When most investors think about investment, many are not aware of options trading. Hence, here is a brief overview of options trading. The concept of options trading is to buy and hold a strategy that helps you increase your money. Option s trading is a long-term gain and does provide much from the short-term gain viewpoint.
What is Options Trading – Call and Put Options
Options are still puzzles to many investors. The explanation of call options and put options will make things clear to you.
There are two types of options: ( CE & PE )
- A call option (CE) is to buy a stock on or before a specific date at a specific price. These are quite similar to security deposits. Call options go up in value when the value of the underlying instrument goes up. The price you pay for a call option is known as option premium.

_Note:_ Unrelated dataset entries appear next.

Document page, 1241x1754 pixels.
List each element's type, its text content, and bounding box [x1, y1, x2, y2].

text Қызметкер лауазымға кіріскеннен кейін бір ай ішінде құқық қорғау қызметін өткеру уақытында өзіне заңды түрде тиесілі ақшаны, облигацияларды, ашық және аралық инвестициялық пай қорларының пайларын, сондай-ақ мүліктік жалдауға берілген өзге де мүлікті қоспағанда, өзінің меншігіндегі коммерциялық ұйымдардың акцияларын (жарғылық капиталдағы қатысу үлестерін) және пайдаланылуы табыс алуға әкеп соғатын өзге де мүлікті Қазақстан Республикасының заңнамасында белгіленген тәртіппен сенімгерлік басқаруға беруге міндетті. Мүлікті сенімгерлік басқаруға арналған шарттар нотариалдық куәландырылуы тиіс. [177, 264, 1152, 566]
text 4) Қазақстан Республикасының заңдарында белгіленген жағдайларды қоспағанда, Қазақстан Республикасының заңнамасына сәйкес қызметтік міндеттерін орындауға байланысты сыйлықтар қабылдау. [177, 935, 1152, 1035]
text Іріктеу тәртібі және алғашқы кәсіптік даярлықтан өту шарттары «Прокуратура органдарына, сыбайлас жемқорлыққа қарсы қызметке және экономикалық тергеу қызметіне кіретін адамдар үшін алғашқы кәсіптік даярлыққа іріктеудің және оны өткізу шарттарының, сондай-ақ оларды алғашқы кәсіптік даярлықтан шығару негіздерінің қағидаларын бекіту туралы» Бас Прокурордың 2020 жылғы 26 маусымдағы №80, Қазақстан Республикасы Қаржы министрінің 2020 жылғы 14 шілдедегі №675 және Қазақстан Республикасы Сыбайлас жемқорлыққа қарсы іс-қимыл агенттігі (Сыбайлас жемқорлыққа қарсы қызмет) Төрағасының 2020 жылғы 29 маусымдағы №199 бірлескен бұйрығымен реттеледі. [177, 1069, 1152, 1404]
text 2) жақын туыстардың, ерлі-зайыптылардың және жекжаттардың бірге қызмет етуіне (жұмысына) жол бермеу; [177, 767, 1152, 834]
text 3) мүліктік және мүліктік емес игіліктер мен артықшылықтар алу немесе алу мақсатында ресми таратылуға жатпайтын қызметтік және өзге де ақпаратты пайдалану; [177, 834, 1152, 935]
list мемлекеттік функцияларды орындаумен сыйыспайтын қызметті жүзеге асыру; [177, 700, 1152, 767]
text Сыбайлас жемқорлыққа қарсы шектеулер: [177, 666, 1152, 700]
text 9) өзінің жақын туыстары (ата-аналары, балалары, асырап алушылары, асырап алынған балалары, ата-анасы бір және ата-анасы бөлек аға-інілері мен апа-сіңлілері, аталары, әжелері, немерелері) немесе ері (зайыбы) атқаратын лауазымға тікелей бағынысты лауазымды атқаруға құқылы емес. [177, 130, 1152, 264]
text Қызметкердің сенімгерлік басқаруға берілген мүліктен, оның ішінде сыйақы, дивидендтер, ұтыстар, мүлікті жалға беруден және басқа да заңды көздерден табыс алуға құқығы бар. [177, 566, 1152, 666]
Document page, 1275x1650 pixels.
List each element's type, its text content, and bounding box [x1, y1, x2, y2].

- Put options (PE) are opposite to the call options. They are to sell a stock on or before a specific date. They can be considered quite similar to your insurance policies. The put options gain value with the increase of the underlying instrument’s value. By fixing selling price input options, you insure your stock. If the price of the stock goes down, you can exercise your option to sell it at the safe insured price.
Buyer must pay option premium price to obtain these rights.
Must Learn: Basics of Options Trading – Must Know!
European Style | American Style Option
Options can also be segmented into two types as per expiration. There are European-style and American-style options.
- The European style is exercised before the expiration date.
- An American option is exercised at any time after you purchase it.
Most of the stock options today are American-style. But many index options are also European style. Whenever you purchase an index option, make sure to check which style it is.
What are Options Premiums
The price of the option is the options premium. The purchaser pays the premium while buying the option. Generally, the equity option premium or price is per share. And most options listed cover 100 shares of stock. Hence, multiply the premium 100 times. If the option premium is Rs. 3, the option will cost Rs. 300/-
Strike Price in Options Trading
The strike price is also called an exercise price. It is the price at which the seller/buyer will sell/buy the underlying security. The strike price is specified in the option contract. It will apply as per the contract at the time or the transaction.
Expiration of Options
The options have a validity period. The option contract also mentions an expiration date. It is the date on which the option expires. After the date, it no longer remains valid. For all stock options in the US, the expiration is fixed on every third Friday of May month. In India every month last Thursday.
How to Exercise Options
When you buy an option, you get the right to exercise it. In the case of a call exercise, you buy the stock at the strike price. While in the case of put exercise, you sell stock at the strike price. Though you have the right, it is not an obligation to buy or sell. You just have the option to exercise your right. This means you may or may not exercise your right as per your wish.